Further, one group of individuals with MR, those with Down Syndrome, who have autoimmune abnormalities, are at increased risk of cardiovascular disease, leukemia, respiratory disease and diabetes. Not surprisingly, the risk factors associated with these diseases are more prevalent among those with Down Syndrome, namely obesity and decreased physical activity. Besides the common adult health conditions, individuals with Down Syndrome are also more likely to have diseases that are less common among individuals in the general population, including atlantoaxial instability, congenital cardiac conditions and thyroid disease.
Although common childhood conditions, such as otitis media, asthma and child abuse, have also been reported among children with MR, very little information exists about the prevalence or manifestations of these conditions in children with MR. The research that does exist suggests that children with MR are at increased risk of otitis media and of being maltreated.

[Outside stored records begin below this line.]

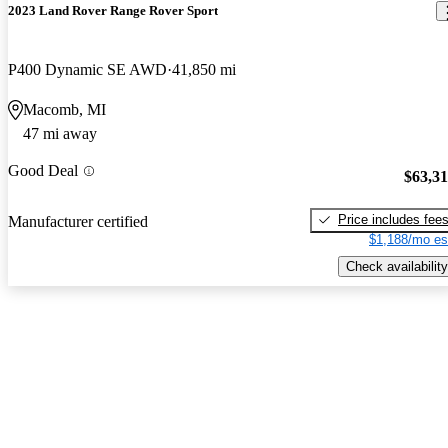
2023 Land Rover Range Rover Sport
P400 Dynamic SE AWD
41,850 mi
Macomb, MI
47 mi away
Good Deal
$63,3
Price includes fee
Manufacturer certified
$1,188/mo es
Check availability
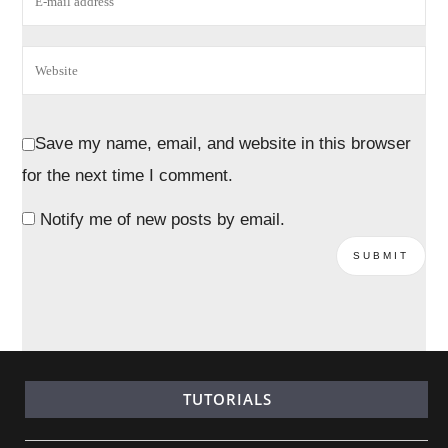
Save my name, email, and website in this browser
for the next time I comment.
Notify me of new posts by email.
TUTORIALS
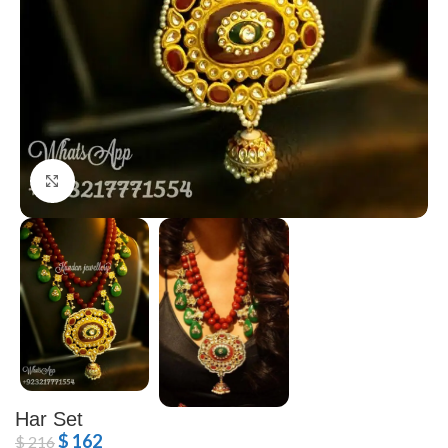
Click to enlarge
Har Set
$
162
$
216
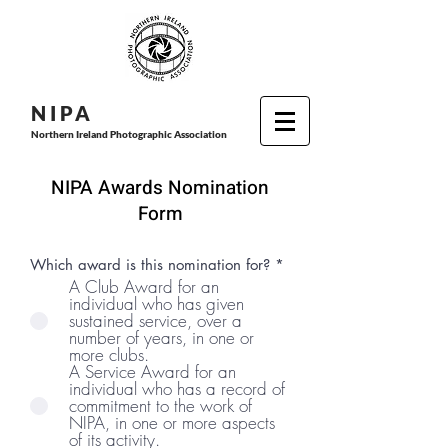
N I P
A
Northern Ireland Photographic Association
NIPA Awards Nomination
Form
Which award is this nomination for?
*
A Club Award for an
individual who has given
sustained service, over a
number of years, in one or
more clubs.
A Service Award for an
individual who has a record of
commitment to the work of
NIPA, in one or more aspects
of its activity.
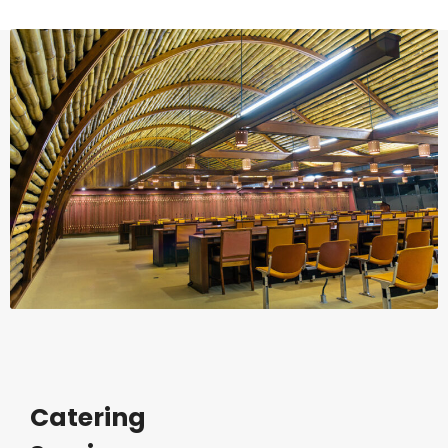
Catering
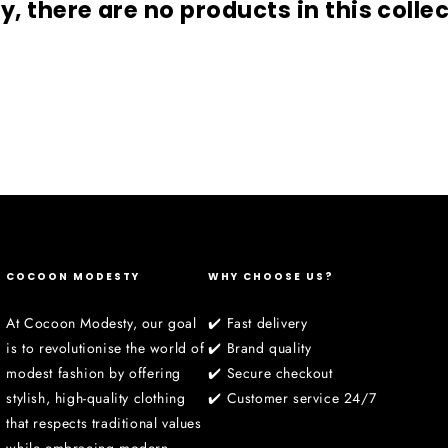
□
y, there are no products in this colle
COCOON MODESTY
WHY CHOOSE US?
At Cocoon Modesty, our goal
✔️ Fast delivery
is to revolutionise the world of
✔️ Brand quality
modest fashion by offering
✔️ Secure checkout
stylish, high-quality clothing
✔️ Customer service 24/7
that respects traditional values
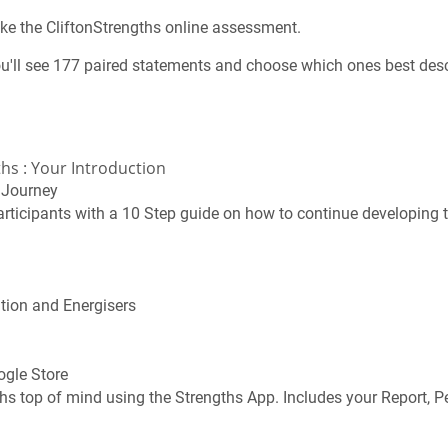
take the CliftonStrengths online assessment.
u'll see 177 paired statements and choose which ones best desc
hs : Your Introduction
g Journey
rticipants with a 10 Step guide on how to continue developing t
ution and Energisers
ogle Store
hs top of mind using the Strengths App. Includes your Report, P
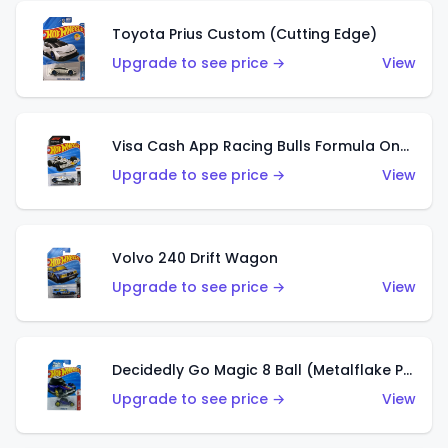
Toyota Prius Custom (Cutting Edge)
Upgrade to see price →
View
Visa Cash App Racing Bulls Formula One Team
Upgrade to see price →
View
Volvo 240 Drift Wagon
Upgrade to see price →
View
Decidedly Go Magic 8 Ball (Metalflake Purple)
Upgrade to see price →
View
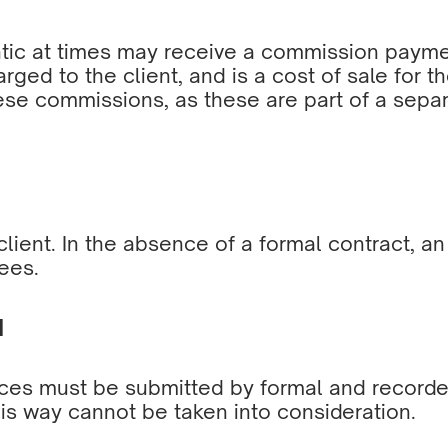
ic at times may receive a commission payment
arged to the client, and is a cost of sale for 
hese commissions, as these are part of a sepa
lient. In the absence of a formal contract, a
ees.
N
ices must be submitted by formal and recorded
his way cannot be taken into consideration.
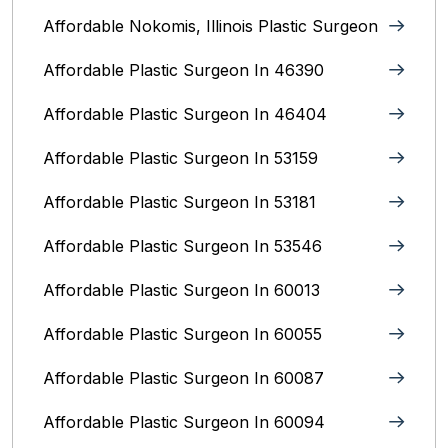
Affordable Nokomis, Illinois Plastic Surgeon
Affordable Plastic Surgeon In 46390
Affordable Plastic Surgeon In 46404
Affordable Plastic Surgeon In 53159
Affordable Plastic Surgeon In 53181
Affordable Plastic Surgeon In 53546
Affordable Plastic Surgeon In 60013
Affordable Plastic Surgeon In 60055
Affordable Plastic Surgeon In 60087
Affordable Plastic Surgeon In 60094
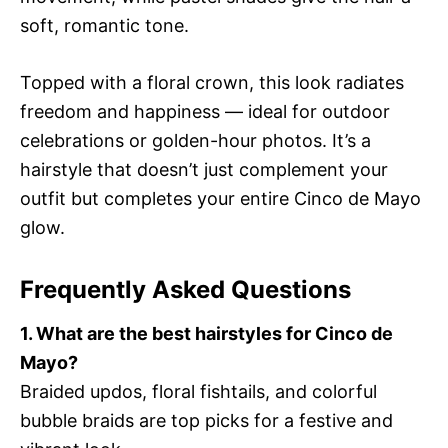
soft, romantic tone.
Topped with a floral crown, this look radiates
freedom and happiness — ideal for outdoor
celebrations or golden-hour photos. It’s a
hairstyle that doesn’t just complement your
outfit but completes your entire Cinco de Mayo
glow.
Frequently Asked Questions
1. What are the best hairstyles for Cinco de
Mayo?
Braided updos, floral fishtails, and colorful
bubble braids are top picks for a festive and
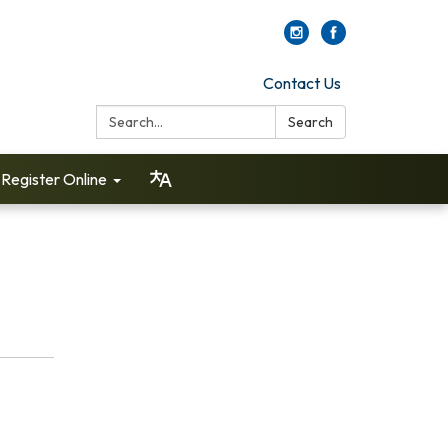
Contact Us
Search:
Search
Register Online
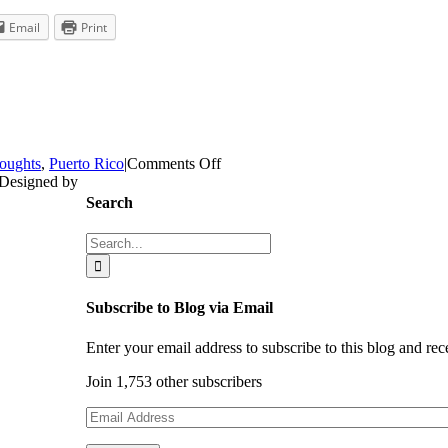
Email
Print
on
oughts
,
Puerto Rico
|
Comments Off
Puerto
 Designed by
Rico:
Search
Where
Children
Search
are
for:
Loved
Subscribe to Blog via Email
Enter your email address to subscribe to this blog and rec
Join 1,753 other subscribers
Email
Address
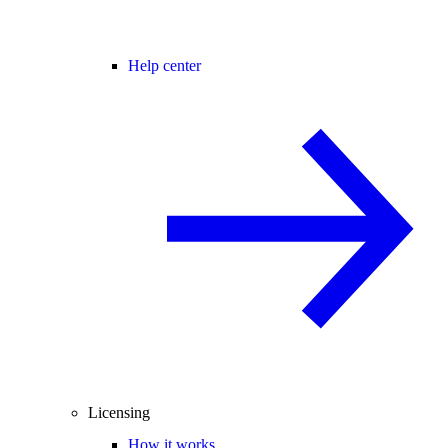
Help center
Licensing
How it works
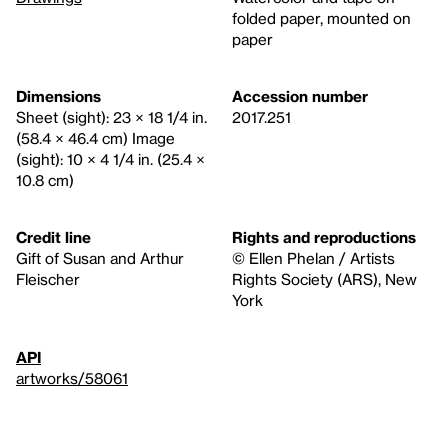
folded paper, mounted on
paper
Dimensions
Accession number
Sheet (sight): 23 × 18 1/4 in.
2017.251
(58.4 × 46.4 cm) Image
(sight): 10 × 4 1/4 in. (25.4 ×
10.8 cm)
Credit line
Rights and reproductions
Gift of Susan and Arthur
© Ellen Phelan / Artists
Fleischer
Rights Society (ARS), New
York
API
artworks/58061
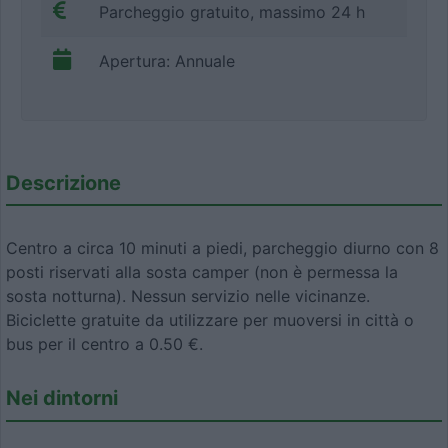
Parcheggio gratuito, massimo 24 h
Apertura: Annuale
Descrizione
Centro a circa 10 minuti a piedi, parcheggio diurno con 8
posti riservati alla sosta camper (non è permessa la
sosta notturna). Nessun servizio nelle vicinanze.
Biciclette gratuite da utilizzare per muoversi in città o
bus per il centro a 0.50 €.
Nei dintorni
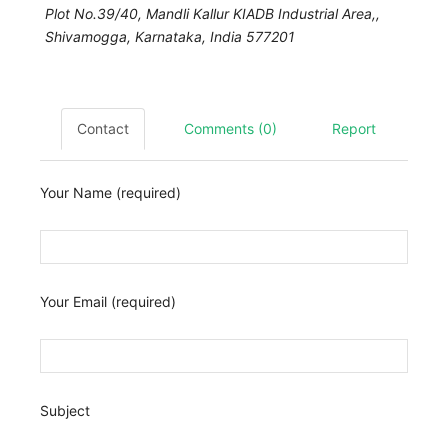
Plot No.39/40, Mandli Kallur KIADB Industrial Area,,
Shivamogga
,
Karnataka, India
577201
Contact
Comments (0)
Report
Your Name (required)
Your Email (required)
Subject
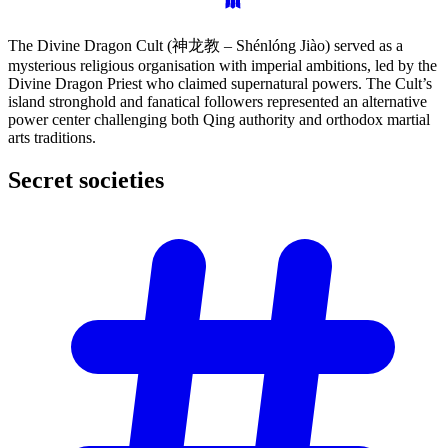
The Divine Dragon Cult (神龙教 – Shénlóng Jiào) served as a
mysterious religious organisation with imperial ambitions, led by the
Divine Dragon Priest who claimed supernatural powers. The Cult’s
island stronghold and fanatical followers represented an alternative
power center challenging both Qing authority and orthodox martial
arts traditions.
Secret
societies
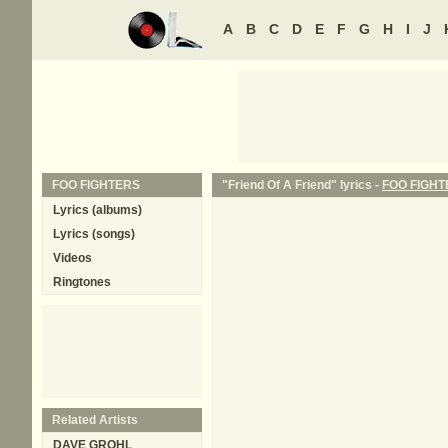
A
B
C
D
E
F
G
H
I
J
FOO FIGHTERS
"Friend Of A Friend" lyrics -
FOO FIGHT
Lyrics (albums)
Lyrics (songs)
Videos
Ringtones
Related Artists
DAVE GROHL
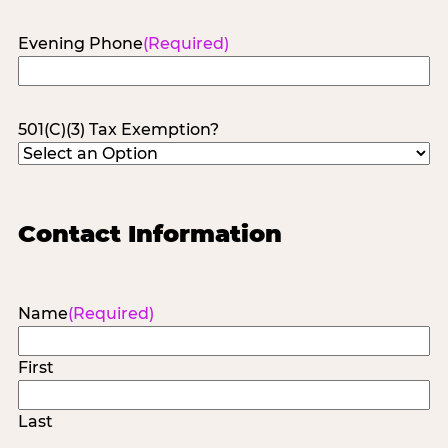
Evening Phone
(Required)
501(C)(3) Tax Exemption?
Contact Information
Name
(Required)
First
Last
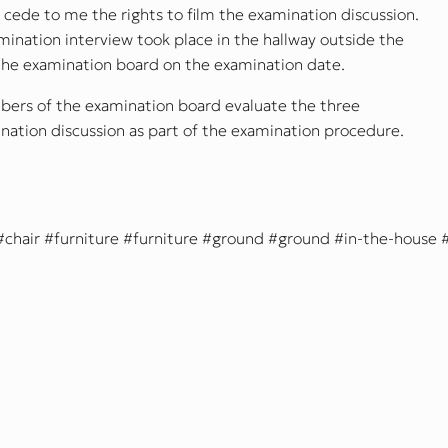
cede to me the rights to film the examination discussion.
nation interview took place in the hallway outside the
he examination board on the examination date.
bers of the examination board evaluate the three
ation discussion as part of the examination procedure.
chair
furniture
furniture
ground
ground
in-the-house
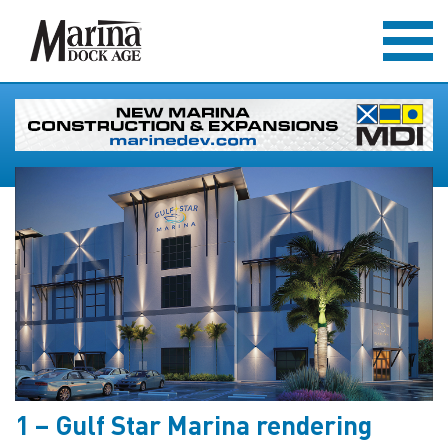
1 – Gulf Star Marina rendering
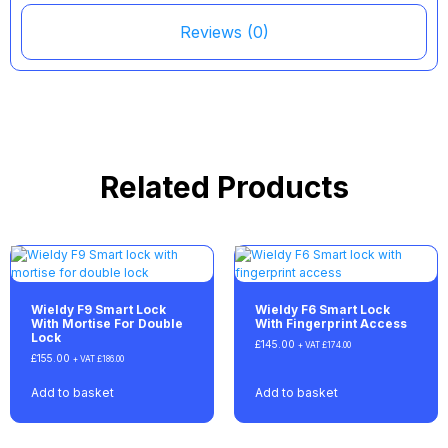
Reviews (0)
Related Products
Wieldy F9 Smart Lock
Wieldy F6 Smart Lock
With Mortise For Double
With Fingerprint Access
Lock
£
145.00
+ VAT
£
174.00
£
155.00
+ VAT
£
186.00
Add to basket
Add to basket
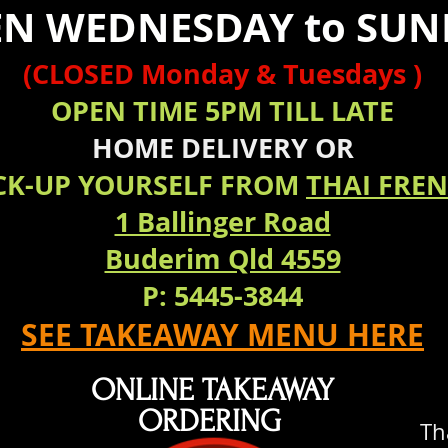
N WEDNESDAY to SUN
(CLOSED Monday & Tuesdays )
OPEN TIME 5PM TILL LATE
HOME
DELIVERY
OR
CK-UP YOURSELF FROM
THAI FRE
1 Ballinger Road
Buderim Qld 4559
P: 5445-3844
SEE TAKEAWAY MENU HERE
ONLINE TAKEAWAY
ORDERING
Th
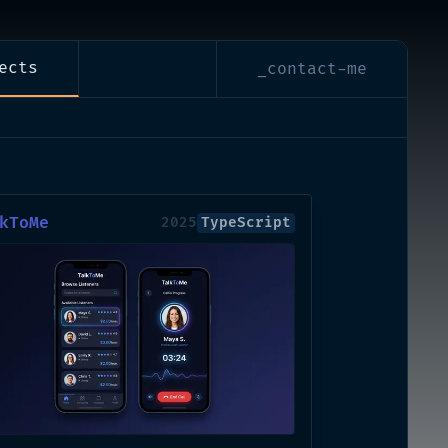
ects
_contact-me
kToMe
2025
TypeScript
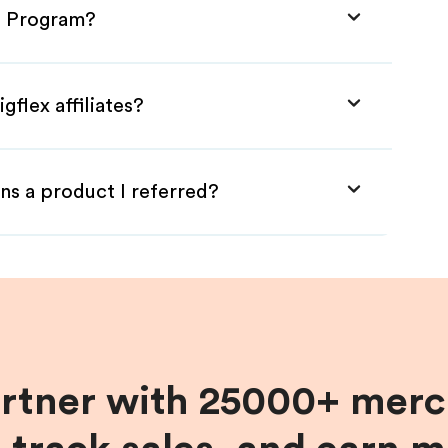
te Program?
gflex affiliates?
ns a product I referred?
artner with 25000+ merc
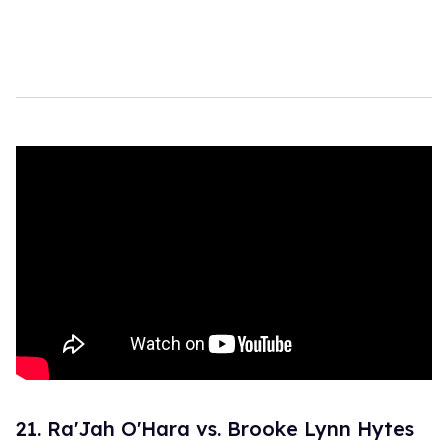
21. Ra'Jah O'Hara vs. Brooke Lynn Hytes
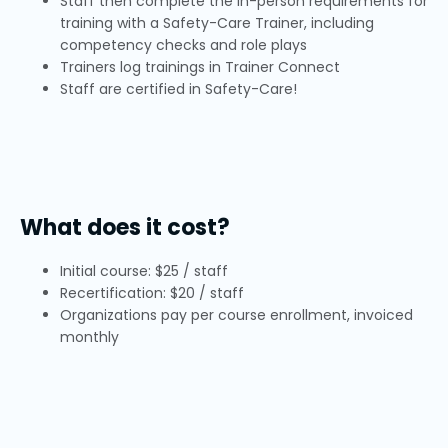
Staff then complete the in-person requirements for
training with a Safety-Care Trainer, including
competency checks and role plays
Trainers log trainings in Trainer Connect
Staff are certified in Safety-Care!
What does it cost?
Initial course: $25 / staff
Recertification: $20 / staff
Organizations pay per course enrollment, invoiced
monthly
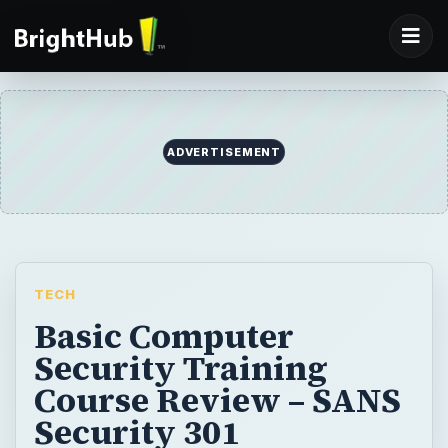
ADVERTISEMENT
TECH
Basic Computer
Security Training
Course Review – SANS
Security 301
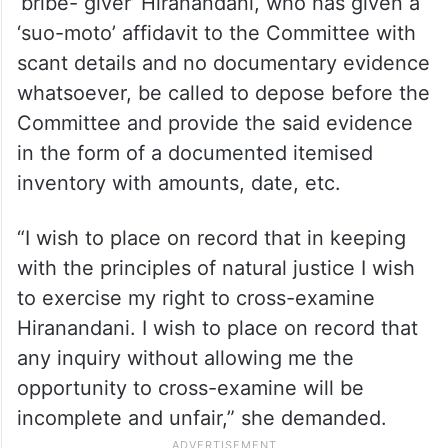
‘bribe- giver’ Hiranandani, who has given a
‘suo-moto’ affidavit to the Committee with
scant details and no documentary evidence
whatsoever, be called to depose before the
Committee and provide the said evidence
in the form of a documented itemised
inventory with amounts, date, etc.
“I wish to place on record that in keeping
with the principles of natural justice I wish
to exercise my right to cross-examine
Hiranandani. I wish to place on record that
any inquiry without allowing me the
opportunity to cross-examine will be
incomplete and unfair,” she demanded.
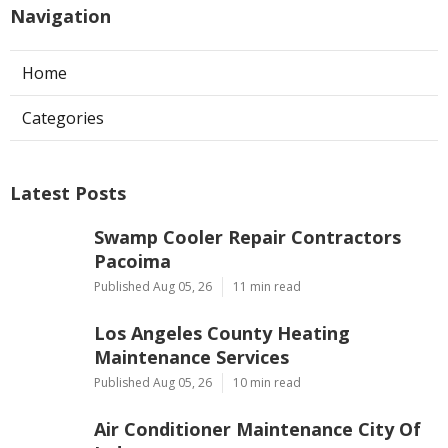
Navigation
Home
Categories
Latest Posts
Swamp Cooler Repair Contractors
Pacoima
Published Aug 05, 26
11 min read
Los Angeles County Heating
Maintenance Services
Published Aug 05, 26
10 min read
Air Conditioner Maintenance City Of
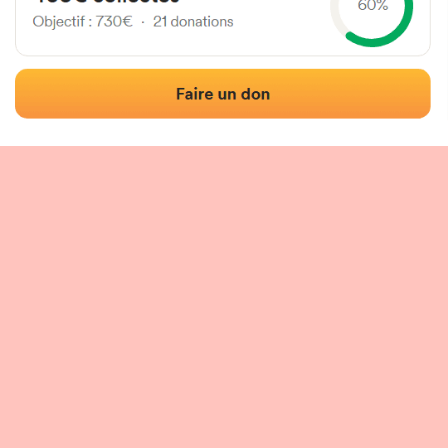
 of the fronton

Despite these increased risks of health conditions, however, little research exists on effective prevention programs and treatment strategies for this group of children and adults. One example of this lack of attention is the paucity of information on the immunization status of children with MR, one important public health measure. In addition, as will be discussed in a subsequent chapter, although individuals with MR have similar physical health problems as those in the general population, they are less likely to receive adequate medical services compared with those in the general population.